さて、日銀、FRB、それぞれが金融政策決定会合を開催したのですが、議長や総裁から聞こえてくる言葉は不確定とか不確実という言葉でした。政策を担う政権は司令塔、管制塔であり、経済をどのようにしたいのか、大枠の目標設定をするので目的地を決め、どの高度で飛行するのか決めます。中銀はパイロットでその方針を尊重しながら適度なインフレ率と適温の雇用状況が維持できるよう操縦するわけです。ところが今、操縦かんを握るパイロットが「視界不良、よく見えないぞ」と言っているわけで、特に今は「関税の嵐」を通過中というわけです。
トランプ関税というトリガーは確かにあります。特に4月2日の「相互関税」が最大のイベントとなります。それを受けてアメリカ経済をはじめ、世界経済にどのような影響が及ぶか金融、経済の頭脳たちでさえ読みにくいわけです。ただそれ以外に欧州へのエネルギー供給のかなめであるロシアの動き、このところ外向きの発言が少なくなった中国経済の動向は時代の変化を感じないわけにはいきません。
また新技術に対する市場の「吸収力」も踊り場を迎えています。EVの行方、海上風力発電の苦戦、小型原発(SMR)の普及の可能性、AIの功罪、更には低軌道衛星による技術革新があり、今後はITに革命的変化を及ぼす量子コンピューティングの開発が控えています。これら技術革新によって既存のビジネス体系が創造的破壊を繰り返すわけでどの分野にどのようなインパクトがあるのか、予見するのが困難なこともあるでしょう。

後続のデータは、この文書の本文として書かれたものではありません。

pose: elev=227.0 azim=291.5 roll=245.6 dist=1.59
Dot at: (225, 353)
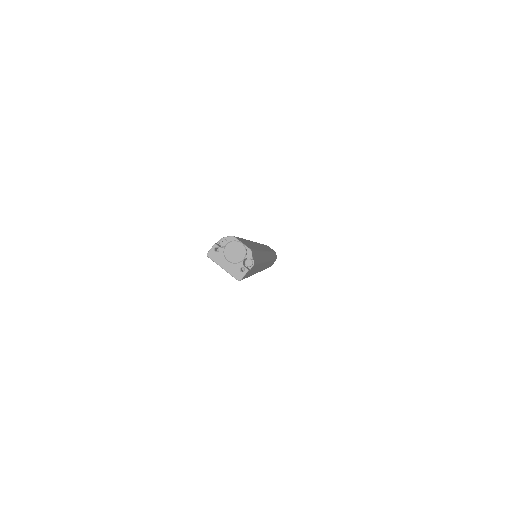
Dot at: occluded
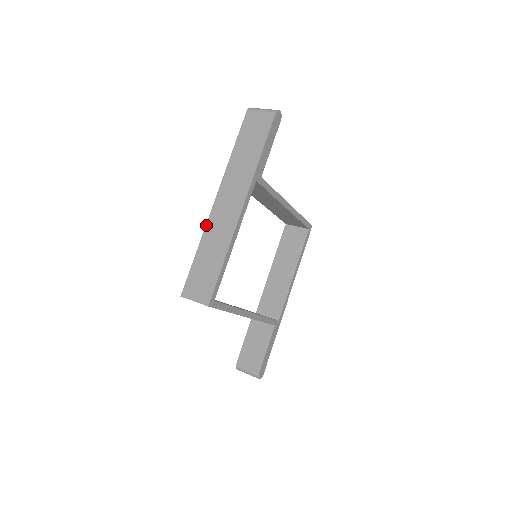
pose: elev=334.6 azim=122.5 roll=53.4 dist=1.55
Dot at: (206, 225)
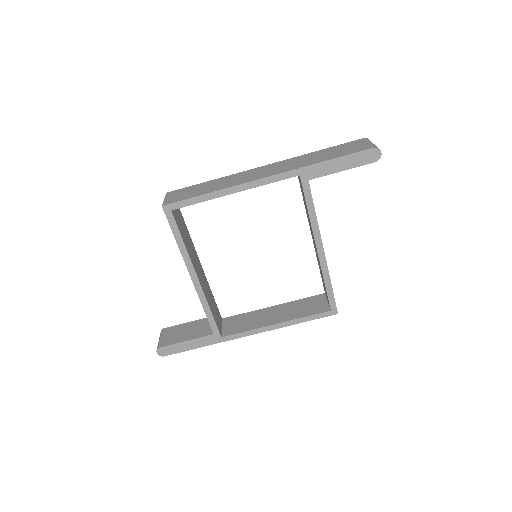
Dot at: (238, 173)
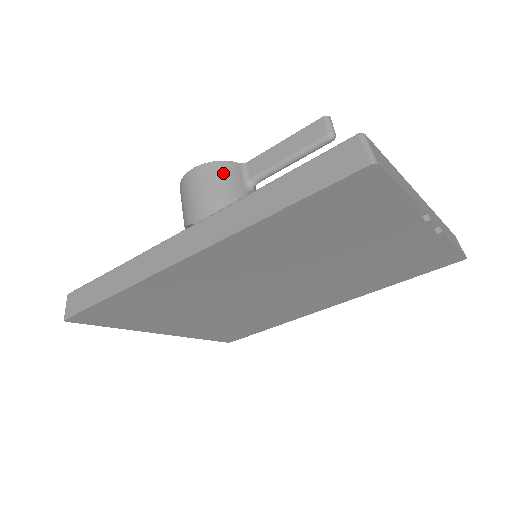
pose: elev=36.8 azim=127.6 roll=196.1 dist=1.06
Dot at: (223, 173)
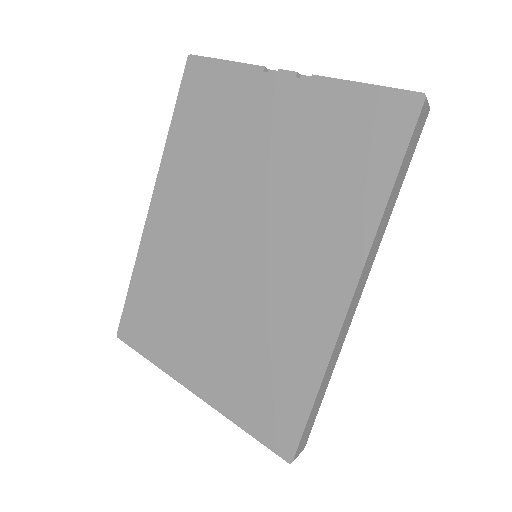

これらの動きに関して最も正直なのは投資家であり、その総体である株式市場の動きはある程度の方向性を示すと言えます。不思議にも3月4日にカナダ、メキシコ、中国にトランプ関税が発動され、その事実を市場が吸収した3月11-13日を底に市場の動きは比較的引き締まってきており、明らかにマネーが市場に戻ってきているように見えます。カナダの株式指標であるTSXは市場最高値まで3.6%まで戻しており、51番目の州とか、25%の関税というネガティブなイメージと市場の動きが正反対であることは特筆すべき点であります。